会長挨拶

「人工の手研究会」から50年,半世紀!





第19期(2016.4.1.~2018.3.31)
バイオメカニズム学会会長
岡 久雄
(岡山大学大学院教授)


 バイオメカニズム学会は,加藤一郎先生(早稲田大学)が始められた「人工の手研究会(英名はSOCIETY OF BIO-MECHANISMS, JAPAN)」に端を発します。当時の「人工の手研究会月報」(本学会ホームページで閲覧可)を見ますと,「ロボットとサイボーグ」「家庭向けロボット」「宇宙の人間工学」「海中居住と人工えら」「南氷洋の捕鯨」・・・タイトルを見ているだけでワクワクします。現学会員の最年少は22歳,最高齢は89歳(2015年10月末),化石の発掘から舞踊,果てはガチガチの数値シミュレーションまで,人間工学,リハビリテーション医学・工学,整形外科学,スポーツ,看護学,人類学,生物学などの研究者が集って異分野交流をし,サロン的雰囲気を頑なに守っています。

 2016年4月より,本学会の会長を担当させていただくことになりました。「人工手研究会」から50年,半世紀が過ぎます。記念事業として歩行データべース研究部会を立ち上げ,「歩行データベース構築スタートアップ事業」(2016~2018年度)を開始します。前会長・山本澄子先生(国際医療福祉大学)のご提案によるもので,健常者,高齢者の歩行リファレンスデータを提供できる環境を構築し,学会員からのデータ登録やデータ利用がスムーズにできるように準備します。
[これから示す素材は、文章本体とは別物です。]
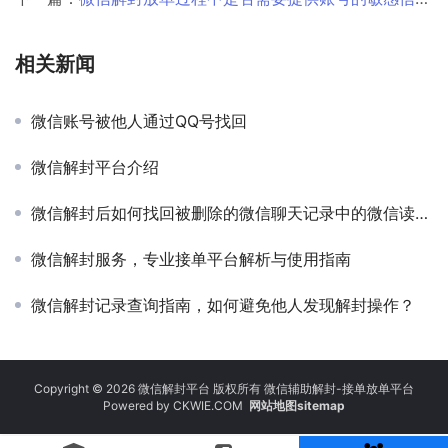
相关新闻
微信账号被他人通过QQ号找回
微信解封平台介绍
微信解封后如何找回被删除的微信聊天记录中的微信读书书架书籍
微信解封服务，专业接单平台解析与使用指南
微信解封记录查询指南，如何避免他人发现解封操作？
Copyright © 2026 微信解封平台 版权所有 微信辅助解封-接单放单平台
Powered by
CKWIE.COM
网站地图sitemap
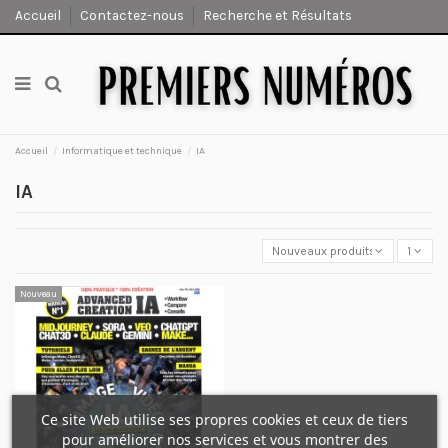
Accueil
Contactez-nous
Recherche et Résultats
Accueil
Informatique et technique
IA
IA
Nouveaux produits en premier
1
Nouveau
Ce site Web utilise ses propres cookies et ceux de tiers
pour améliorer nos services et vous montrer des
 学会員の皆様の学会活動への積極的なご協力をお願いすると共に,会員でない方もぜひ一度,本学会の行事に参加してみてください。必ず,異分野交流とサロン的雰囲気にどっぷりと浸れること,間違いありません。

バイオメカニズムの世界へ





第18期(2014.4.1.~2016.3.31.)
バイオメカニズム学会会長
山本 澄子
(国際医療福祉大学大学院教授)


 バイオメカニズムという言葉は英語の辞書に載っていません。バイオメカニズムは「生体の形態・運動・情報およびそれらがもたらす総合的な機能を多面的に分析し、そこから得られた発想を様々な分野に応用すること」を目的に、約50年前に本学会の加藤一郎初代会長が作られた言葉です。このように名前がユニークなバイオメカニズム学会は会員構成もユニークです。上記目的のもとに、会員は人間工学、リハビリテーション医学・工学、整形外科学、スポーツ、看護学、人類学、生物学などさまざまな分野の研究者で構成されています。国内外に数多くの学会が存在する中で、このようにユニークなバイオメカニズム学会が50年近く継続してきた理由は、歴代会長ならびに会員の皆様の懐の深さにあります。この懐の深さが、異なる分野の研究者同士で対等に意見交換できる本学会独特の雰囲気を作り出してきました。年に一度の学術講演会、隔年で開催されるシンポジウムでは、通常の学会活動では出会うことのできない他分野の研究者との交流を深め、自身の研究にヒントを得ることができます。

 私は2014年4月から本学会の会長を担当させていただくことになりました。今まで培ってきた学会の伝統を継承しつつ、応用の方向にも力をいれて多くの方々が参加できる場を作っていきたいと考えております。会員の皆様の積極的なご協力をお願い申し上げます。会員以外の方はぜひ一度、本学会の行事に参加してみてください。必ず、研究者の知的好奇心が刺激される体験をしていただけると思います。